* [Exercise aim]: Every record below should be printed again exactly, with its pictures removed.

* [Stored data]:

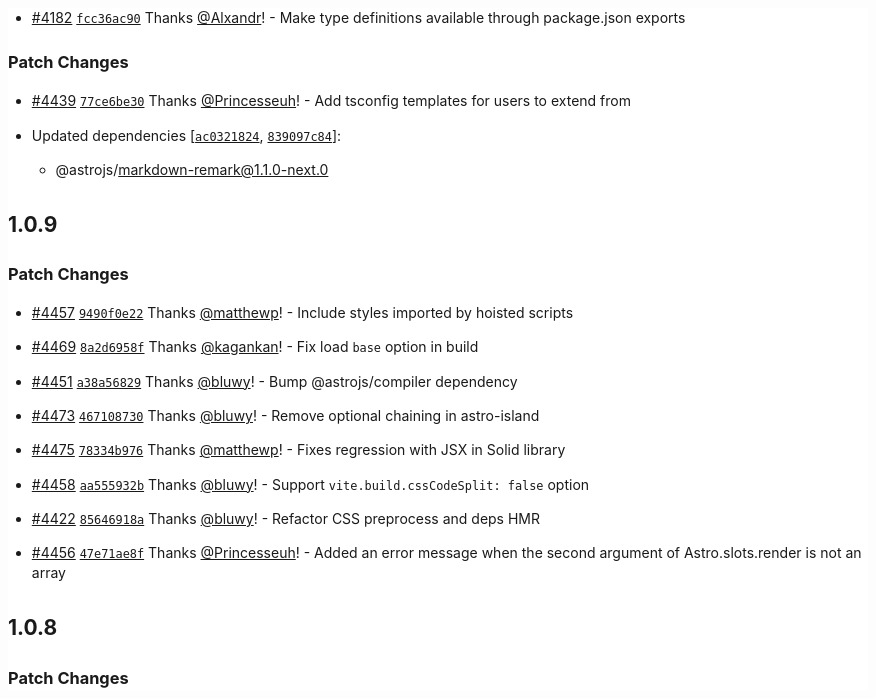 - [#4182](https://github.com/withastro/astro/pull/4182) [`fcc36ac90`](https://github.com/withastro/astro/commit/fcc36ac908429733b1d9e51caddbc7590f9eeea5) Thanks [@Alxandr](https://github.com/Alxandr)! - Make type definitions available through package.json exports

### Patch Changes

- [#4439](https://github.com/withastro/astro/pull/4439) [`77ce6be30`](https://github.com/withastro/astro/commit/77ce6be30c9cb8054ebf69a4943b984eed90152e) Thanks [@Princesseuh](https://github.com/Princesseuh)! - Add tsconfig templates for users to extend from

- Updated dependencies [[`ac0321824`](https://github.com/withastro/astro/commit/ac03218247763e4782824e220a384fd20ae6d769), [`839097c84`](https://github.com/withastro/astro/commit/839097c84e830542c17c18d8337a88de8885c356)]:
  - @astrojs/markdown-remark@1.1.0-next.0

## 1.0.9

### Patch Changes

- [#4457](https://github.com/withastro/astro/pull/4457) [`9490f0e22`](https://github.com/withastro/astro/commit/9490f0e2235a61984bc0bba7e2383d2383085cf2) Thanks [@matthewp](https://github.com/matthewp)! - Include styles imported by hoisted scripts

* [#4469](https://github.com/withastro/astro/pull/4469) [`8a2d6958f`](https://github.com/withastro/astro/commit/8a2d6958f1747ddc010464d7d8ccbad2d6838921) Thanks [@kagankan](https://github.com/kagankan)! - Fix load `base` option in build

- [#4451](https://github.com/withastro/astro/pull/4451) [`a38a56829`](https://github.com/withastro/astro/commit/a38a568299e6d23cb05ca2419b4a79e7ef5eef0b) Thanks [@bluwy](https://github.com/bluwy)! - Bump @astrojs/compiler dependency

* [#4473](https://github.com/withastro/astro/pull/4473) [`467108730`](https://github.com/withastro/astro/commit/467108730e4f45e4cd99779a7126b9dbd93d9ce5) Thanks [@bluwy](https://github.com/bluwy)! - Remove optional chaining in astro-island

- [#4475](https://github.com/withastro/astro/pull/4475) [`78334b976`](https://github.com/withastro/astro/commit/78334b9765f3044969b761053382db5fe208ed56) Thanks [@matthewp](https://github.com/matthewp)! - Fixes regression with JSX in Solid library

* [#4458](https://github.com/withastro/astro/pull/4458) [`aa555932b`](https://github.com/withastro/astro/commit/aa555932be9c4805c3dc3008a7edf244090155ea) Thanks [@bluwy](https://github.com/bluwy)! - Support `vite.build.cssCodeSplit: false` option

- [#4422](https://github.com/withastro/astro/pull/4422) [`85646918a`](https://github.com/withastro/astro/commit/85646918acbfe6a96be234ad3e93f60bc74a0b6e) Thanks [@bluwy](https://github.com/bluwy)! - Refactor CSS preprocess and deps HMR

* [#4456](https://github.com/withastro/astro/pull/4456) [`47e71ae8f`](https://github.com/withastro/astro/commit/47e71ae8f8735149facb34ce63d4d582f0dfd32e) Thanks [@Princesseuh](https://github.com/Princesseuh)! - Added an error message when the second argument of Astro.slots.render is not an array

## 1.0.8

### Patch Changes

* [Solution below]:
 - [#4182](https://github.com/withastro/astro/pull/4182) [`fcc36ac90`](https://github.com/withastro/astro/commit/fcc36ac908429733b1d9e51caddbc7590f9eeea5) Thanks [@Alxandr](https://github.com/Alxandr)! - Make type definitions available through package.json exports

### Patch Changes

- [#4439](https://github.com/withastro/astro/pull/4439) [`77ce6be30`](https://github.com/withastro/astro/commit/77ce6be30c9cb8054ebf69a4943b984eed90152e) Thanks [@Princesseuh](https://github.com/Princesseuh)! - Add tsconfig templates for users to extend from

- Updated dependencies [[`ac0321824`](https://github.com/withastro/astro/commit/ac03218247763e4782824e220a384fd20ae6d769), [`839097c84`](https://github.com/withastro/astro/commit/839097c84e830542c17c18d8337a88de8885c356)]:
  - @astrojs/markdown-remark@1.1.0-next.0

## 1.0.9

### Patch Changes

- [#4457](https://github.com/withastro/astro/pull/4457) [`9490f0e22`](https://github.com/withastro/astro/commit/9490f0e2235a61984bc0bba7e2383d2383085cf2) Thanks [@matthewp](https://github.com/matthewp)! - Include styles imported by hoisted scripts

* [#4469](https://github.com/withastro/astro/pull/4469) [`8a2d6958f`](https://github.com/withastro/astro/commit/8a2d6958f1747ddc010464d7d8ccbad2d6838921) Thanks [@kagankan](https://github.com/kagankan)! - Fix load `base` option in build

- [#4451](https://github.com/withastro/astro/pull/4451) [`a38a56829`](https://github.com/withastro/astro/commit/a38a568299e6d23cb05ca2419b4a79e7ef5eef0b) Thanks [@bluwy](https://github.com/bluwy)! - Bump @astrojs/compiler dependency

* [#4473](https://github.com/withastro/astro/pull/4473) [`467108730`](https://github.com/withastro/astro/commit/467108730e4f45e4cd99779a7126b9dbd93d9ce5) Thanks [@bluwy](https://github.com/bluwy)! - Remove optional chaining in astro-island

- [#4475](https://github.com/withastro/astro/pull/4475) [`78334b976`](https://github.com/withastro/astro/commit/78334b9765f3044969b761053382db5fe208ed56) Thanks [@matthewp](https://github.com/matthewp)! - Fixes regression with JSX in Solid library

* [#4458](https://github.com/withastro/astro/pull/4458) [`aa555932b`](https://github.com/withastro/astro/commit/aa555932be9c4805c3dc3008a7edf244090155ea) Thanks [@bluwy](https://github.com/bluwy)! - Support `vite.build.cssCodeSplit: false` option

- [#4422](https://github.com/withastro/astro/pull/4422) [`85646918a`](https://github.com/withastro/astro/commit/85646918acbfe6a96be234ad3e93f60bc74a0b6e) Thanks [@bluwy](https://github.com/bluwy)! - Refactor CSS preprocess and deps HMR

* [#4456](https://github.com/withastro/astro/pull/4456) [`47e71ae8f`](https://github.com/withastro/astro/commit/47e71ae8f8735149facb34ce63d4d582f0dfd32e) Thanks [@Princesseuh](https://github.com/Princesseuh)! - Added an error message when the second argument of Astro.slots.render is not an array

## 1.0.8

### Patch Changes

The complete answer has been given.